Limb landmark coordinates:
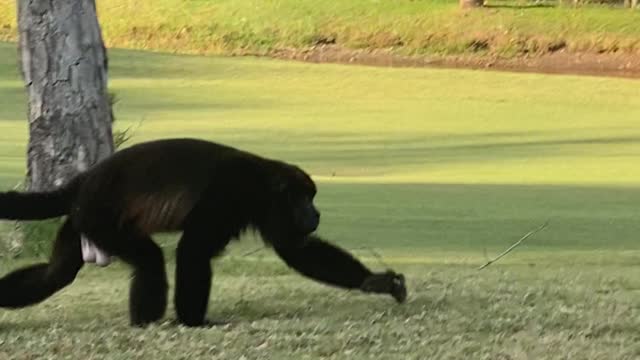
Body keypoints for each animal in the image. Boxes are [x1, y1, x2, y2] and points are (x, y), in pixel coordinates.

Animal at [0, 137, 408, 326]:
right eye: (305, 199)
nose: (316, 212)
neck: (262, 184)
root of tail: (82, 182)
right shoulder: (228, 194)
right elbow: (193, 249)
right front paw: (194, 321)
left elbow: (296, 249)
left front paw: (375, 282)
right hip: (100, 216)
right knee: (150, 260)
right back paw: (146, 323)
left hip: (82, 221)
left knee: (55, 274)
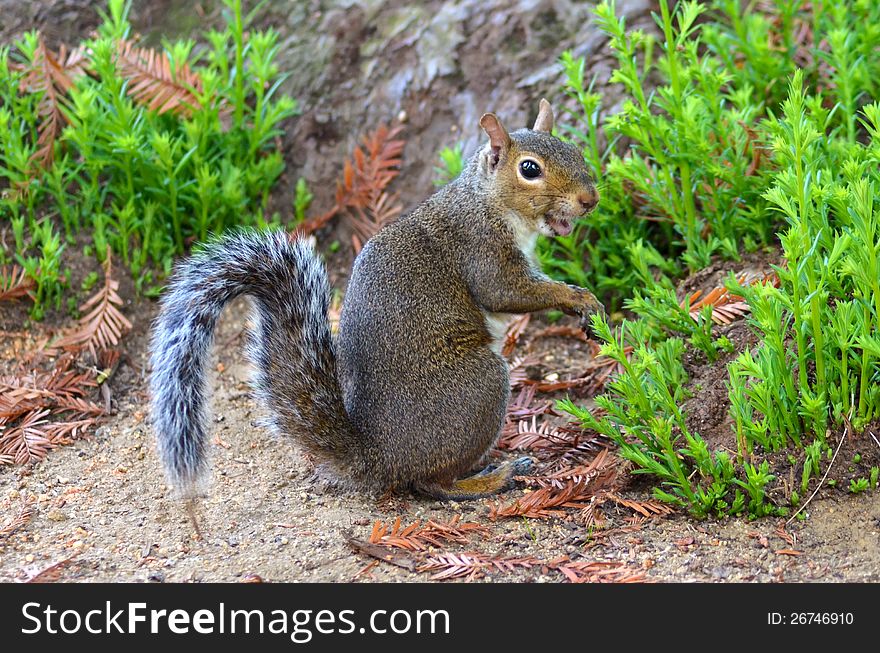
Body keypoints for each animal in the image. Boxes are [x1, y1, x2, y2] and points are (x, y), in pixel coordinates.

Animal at [151, 99, 600, 502]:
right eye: (529, 169)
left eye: (575, 150)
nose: (590, 200)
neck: (486, 199)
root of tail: (381, 456)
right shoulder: (480, 247)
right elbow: (506, 290)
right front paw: (578, 297)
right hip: (482, 386)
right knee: (431, 484)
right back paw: (492, 477)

### Prompt
Once the pictures are set aside, give every line above again without alteration.

### Result for this task
Body keypoints for each animal in the image. Boxes are [x1, y1, x2, y2] and points are (x, y), in pixel coordinates.

Animal at [0, 137, 408, 326]:
right eye: (305, 199)
nose: (316, 212)
neck: (262, 184)
root of tail: (82, 182)
right shoulder: (228, 194)
right elbow: (193, 249)
right front paw: (194, 321)
left elbow: (296, 249)
left front paw: (375, 282)
right hip: (100, 216)
right knee: (150, 260)
right back paw: (146, 323)
left hip: (82, 221)
left knee: (55, 274)
Body keypoints for each animal in the image. Boxes are [x1, y1, x2, y2] and points are (x, y), in pixel coordinates.

Animal at [151, 99, 600, 502]:
right eye: (529, 169)
left eye: (575, 150)
nose: (590, 200)
neck: (486, 199)
root of tail: (381, 456)
right shoulder: (480, 247)
right elbow: (506, 290)
right front paw: (578, 297)
right hip: (482, 386)
right knee: (431, 484)
right back paw: (492, 477)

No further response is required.